When exchanges take place they are either voluntary or coerced. No voluntary exchange takes place unless both parties expect to better themselves. When people are forced to trade, it is obvious that their best interests (as they define them) are not being served. Coerced exchanges only benefit one party at the expense of the other. This, in fact, is just what happens when people are forced to use Federal Reserve notes in their daily transactions. But because they are so accustomed to this form of government intervention in their lives, very few people recognize the government’s threat of violence or the economic disutility arising from the use of force. Political controls and struggles over money and credit have continually disrupted our society from its very inception and have made economic calculation increasingly difficult. As Gustav Stolper pointed out in his 1942 book, THIS AGE OF FABLE, “A ‘free’ capitalism with government responsibility for money and credit has lost its innocence. From that point on it is no longer a matter of principle but one of expediency how far one wishes or permits governmental interference to go. Money control is the supreme and most comprehensive of all governmental controls short of expropriation.”

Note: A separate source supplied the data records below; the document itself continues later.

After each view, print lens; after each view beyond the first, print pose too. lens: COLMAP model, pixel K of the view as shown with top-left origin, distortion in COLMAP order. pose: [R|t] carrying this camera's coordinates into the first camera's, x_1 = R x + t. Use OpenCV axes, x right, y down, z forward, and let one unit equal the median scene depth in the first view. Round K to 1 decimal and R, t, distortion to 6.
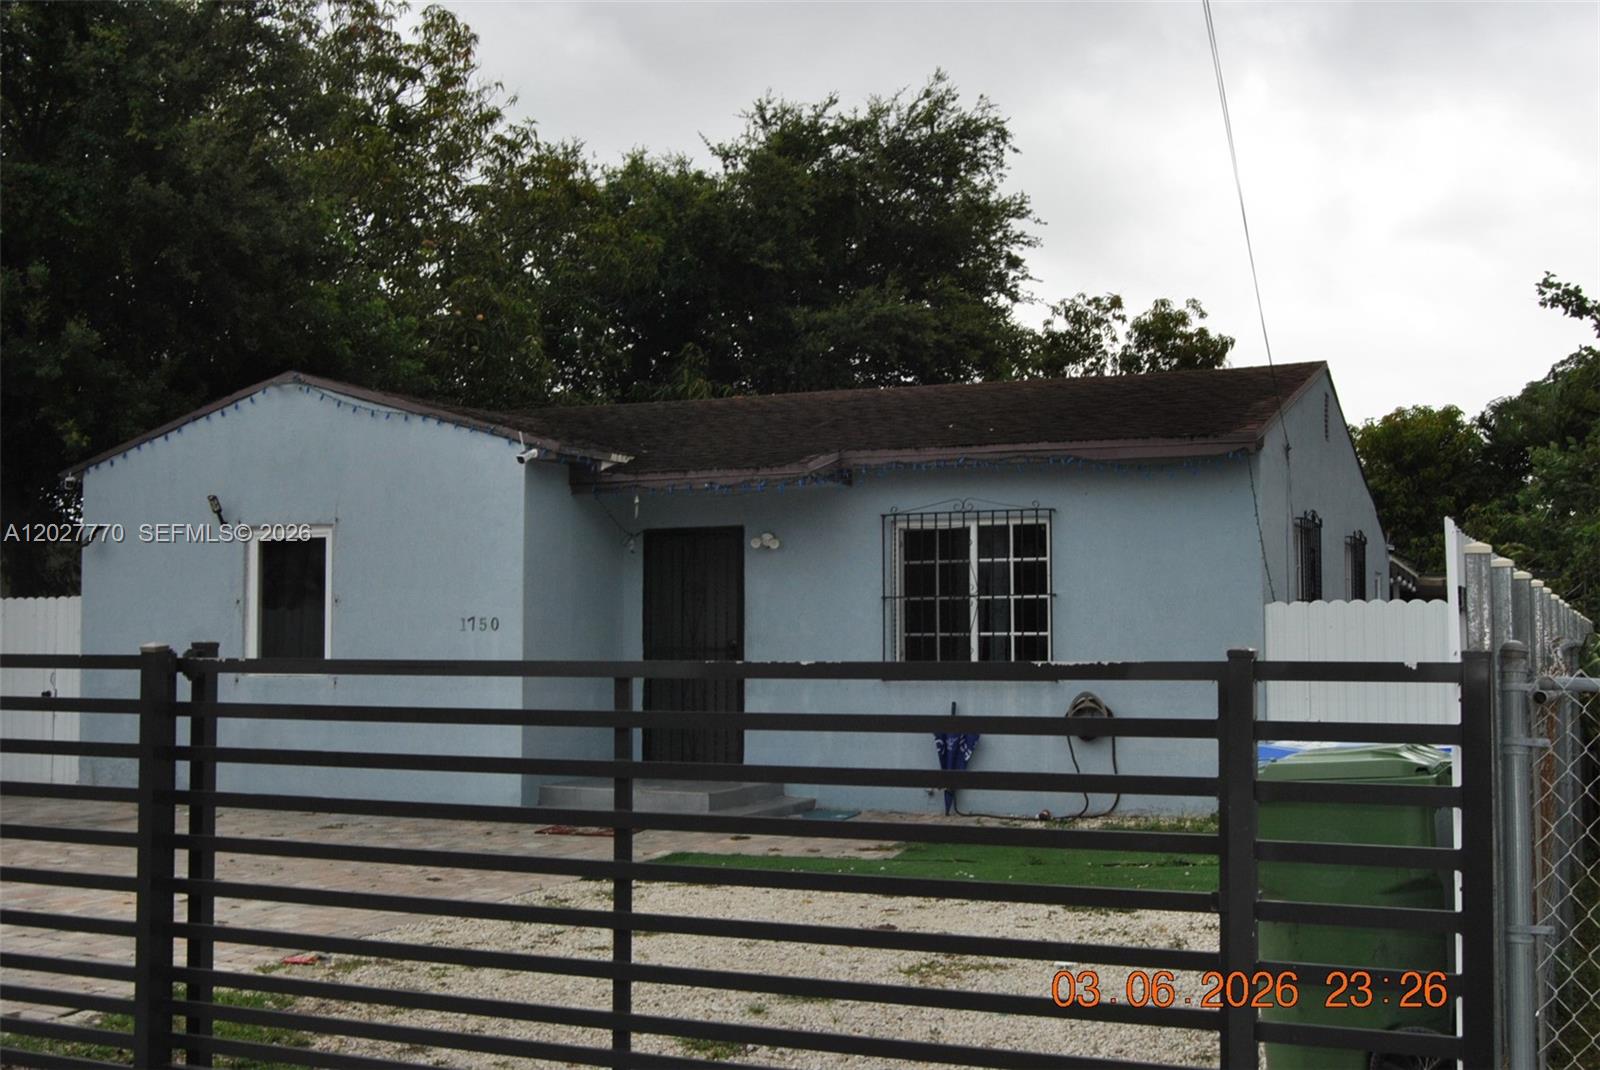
lens RADIAL K [[1813.3, 0, 822.6], [0, 1813.3, 530.8], [0, 0, 1]] dist [-0.068208, 0.035348]
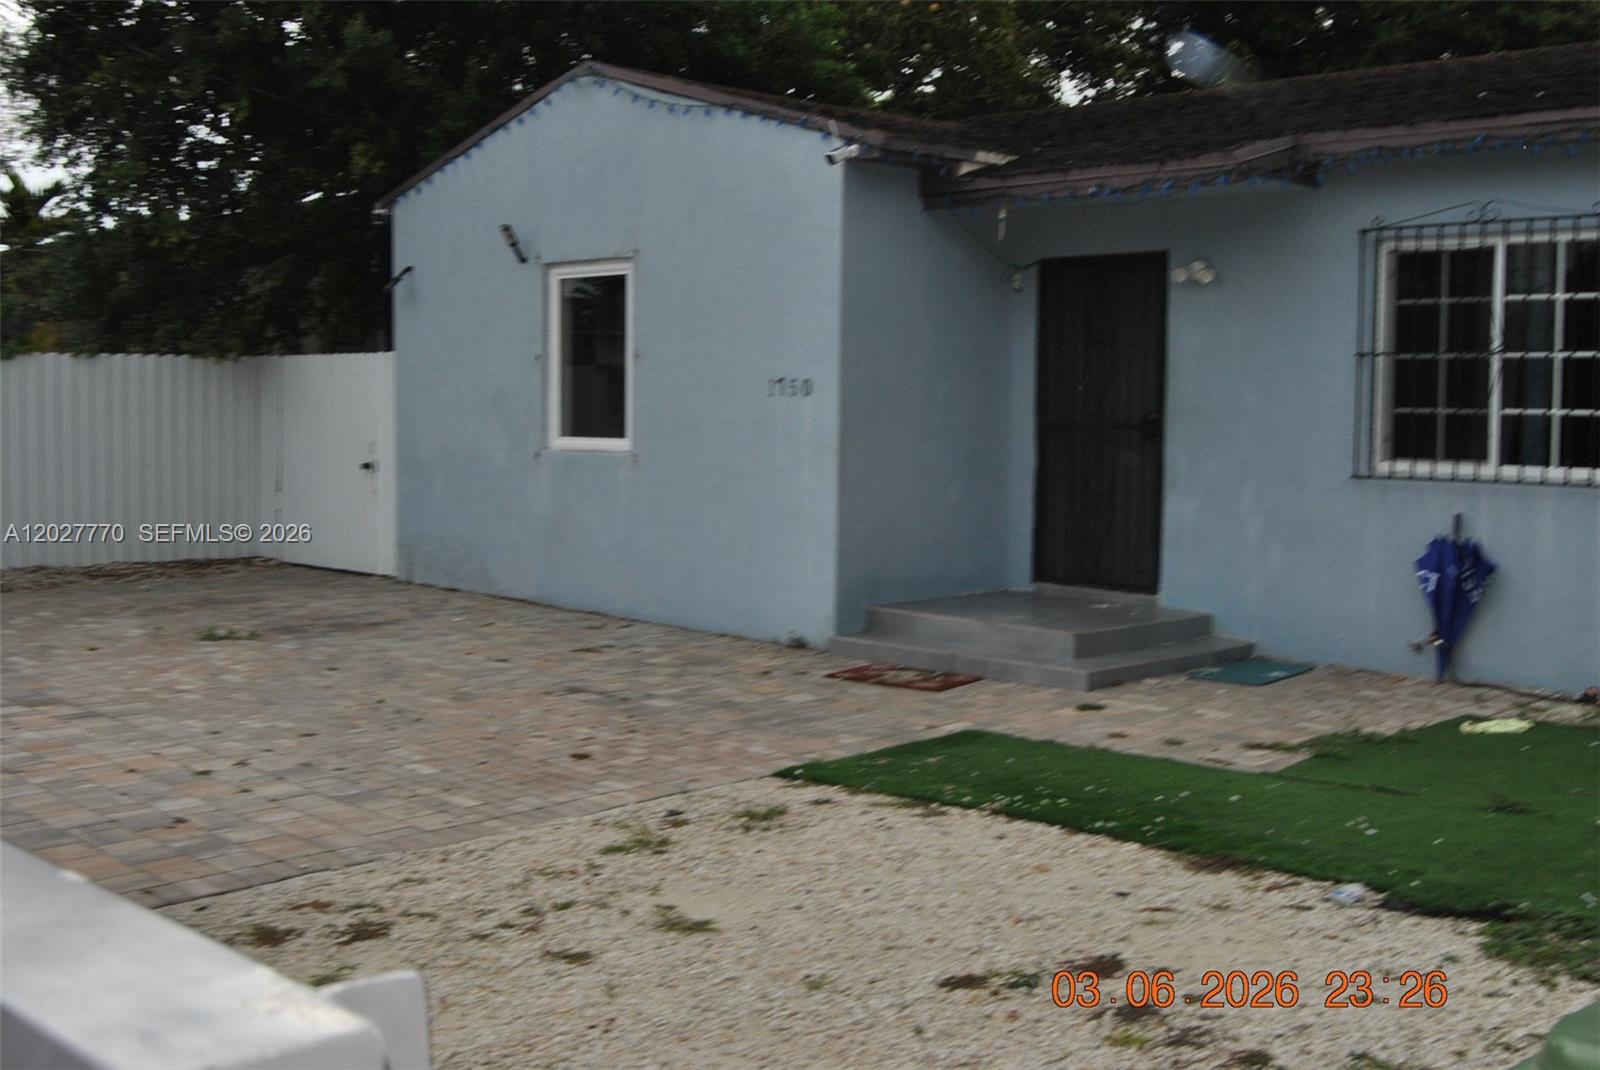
lens RADIAL K [[1801.2, 0, 818.1], [0, 1801.2, 537.5], [0, 0, 1]] dist [-0.072170, 0.033390]
pose [[0.932116, 0.039992, -0.359945, 0.089380], [0.008464, 0.991207, 0.132047, 0.015109], [0.362061, -0.126129, 0.923582, 0.312837]]
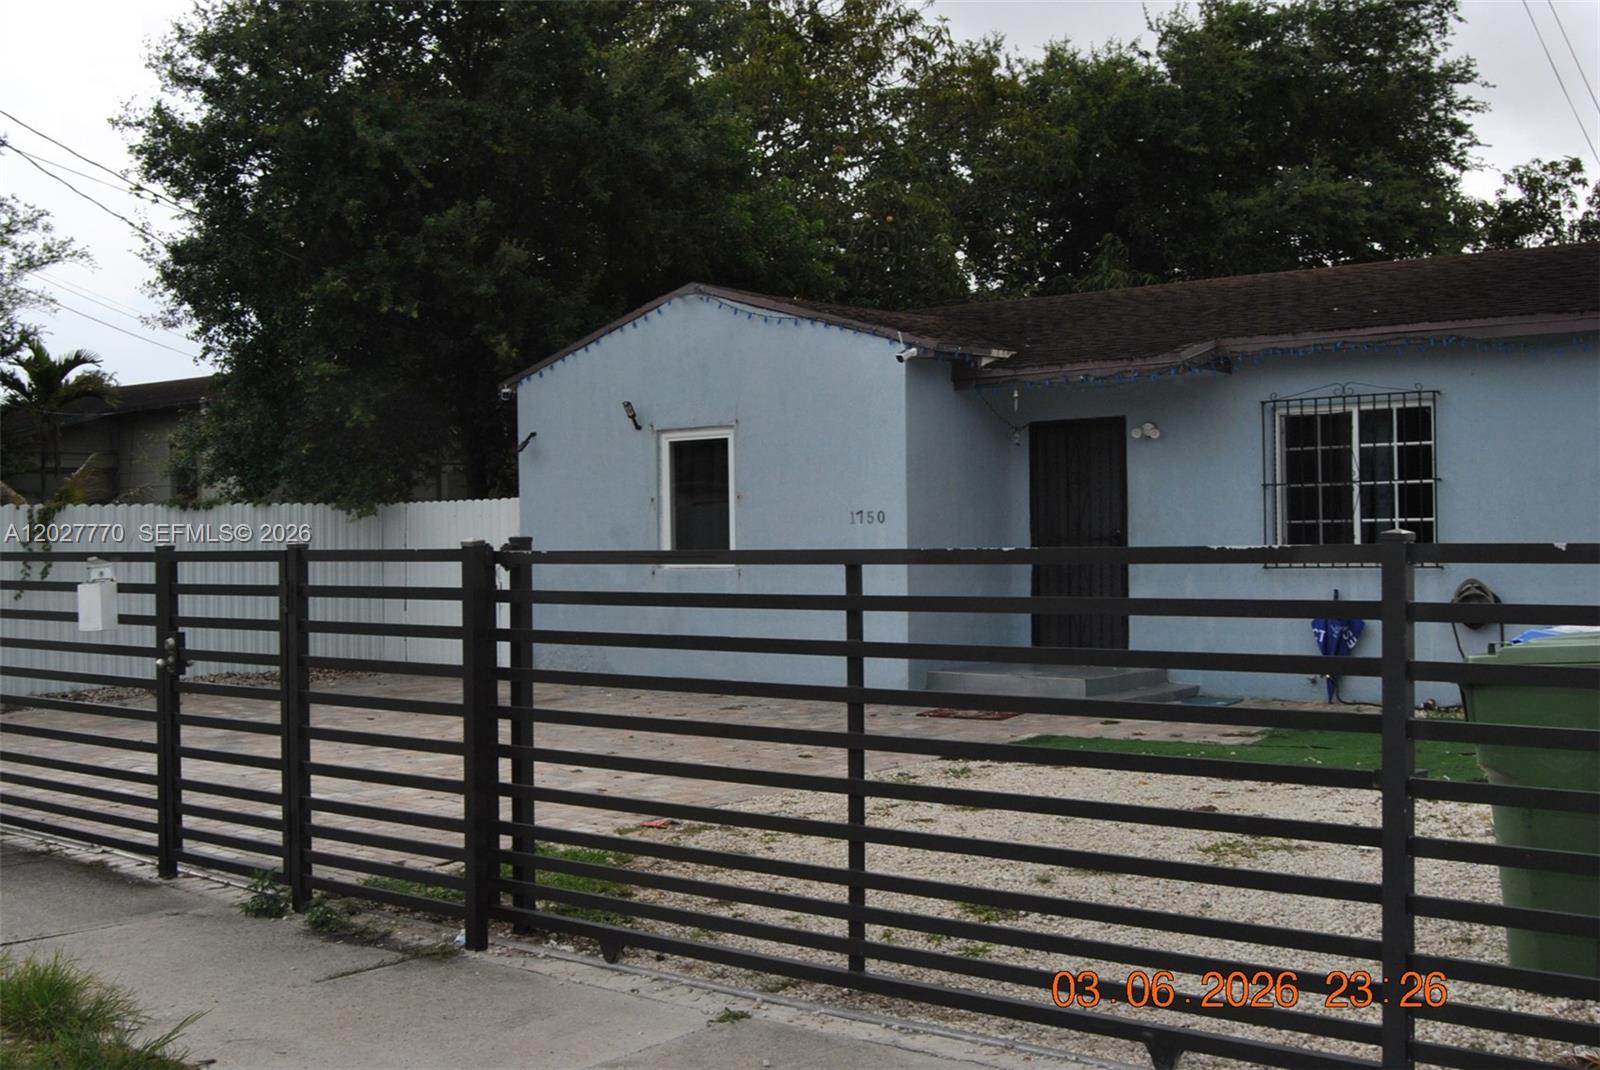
lens RADIAL K [[1813.3, 0, 822.6], [0, 1813.3, 530.8], [0, 0, 1]] dist [-0.068208, 0.035348]
pose [[0.965400, -0.011441, -0.260522, 0.058576], [0.026975, 0.998059, 0.056129, -0.000231], [0.259374, -0.061214, 0.963835, -0.018855]]
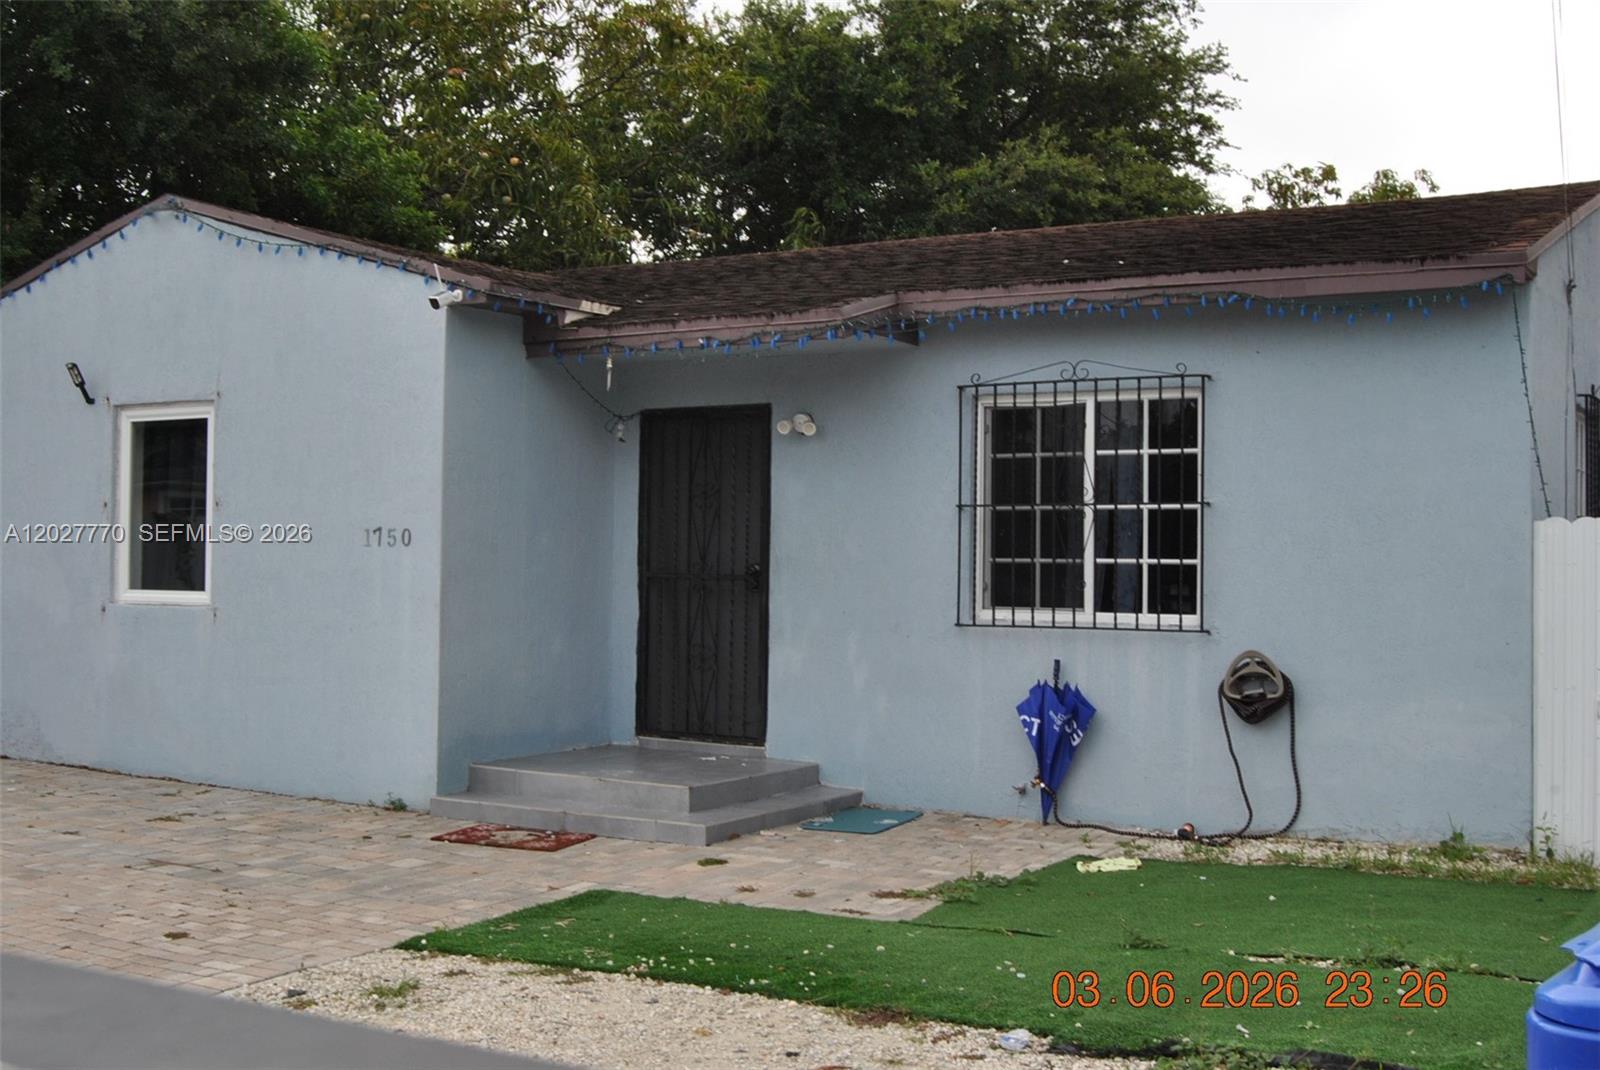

Now all this has been offered by way of showing why we should not have a governmental system of money. But why argue that the Federal Reserve System should not be abolished? Because if a voluntary monetary system is to be achieved it must be brought about in a peaceful, voluntary way. If most people are wedded to a money produced and operated by a quasi-government institution with powers to enforce coercive legal tender laws and a government monopoly over the production of money, then to “demolish, destroy, or put an end” to that system against their wishes would only result in the erection of another similar system in its place. A voluntary money system cannot be forced upon people. It must come about naturally, over time, as the result of millions of freely-made individual choices and exchanges.
The Federal Reserve System will only be replaced permanently if people come to understand the morality and practicality of a voluntary system. When a sufficient number of them recognize its merits, then instead of abolishing the Federal Reserve System, they will simply abandon it in favor of using better money. At that point, laws supporting the Federal Reserve would be rendered ineffective by people’s refusal to obey them. In such a situation, it would become nearly impossible for the government to prosecute, convict, and imprison all those who refuse to handle Federal Reserve notes.
Not only is it inconsistent to force men to be free, but people who have been forced to be free do not understand why they should accept personal responsibility for their own lives. Button-pushing (as in pushing the button to abolish the Federal Reserve System) would probably result in chaos because most people would still be looking to government to produce the money they use. To abolish is to resort to compulsion, and the free man does not force others to be free. The free man controls himself. He decides what he shall use for money. He recognizes the right of others to choose how they will live. This includes their freedom to choose what they will use for money.
[The above essay was submitted to the 2011 Thorpe Writing Competition c/o the Foundation for Economic Education.]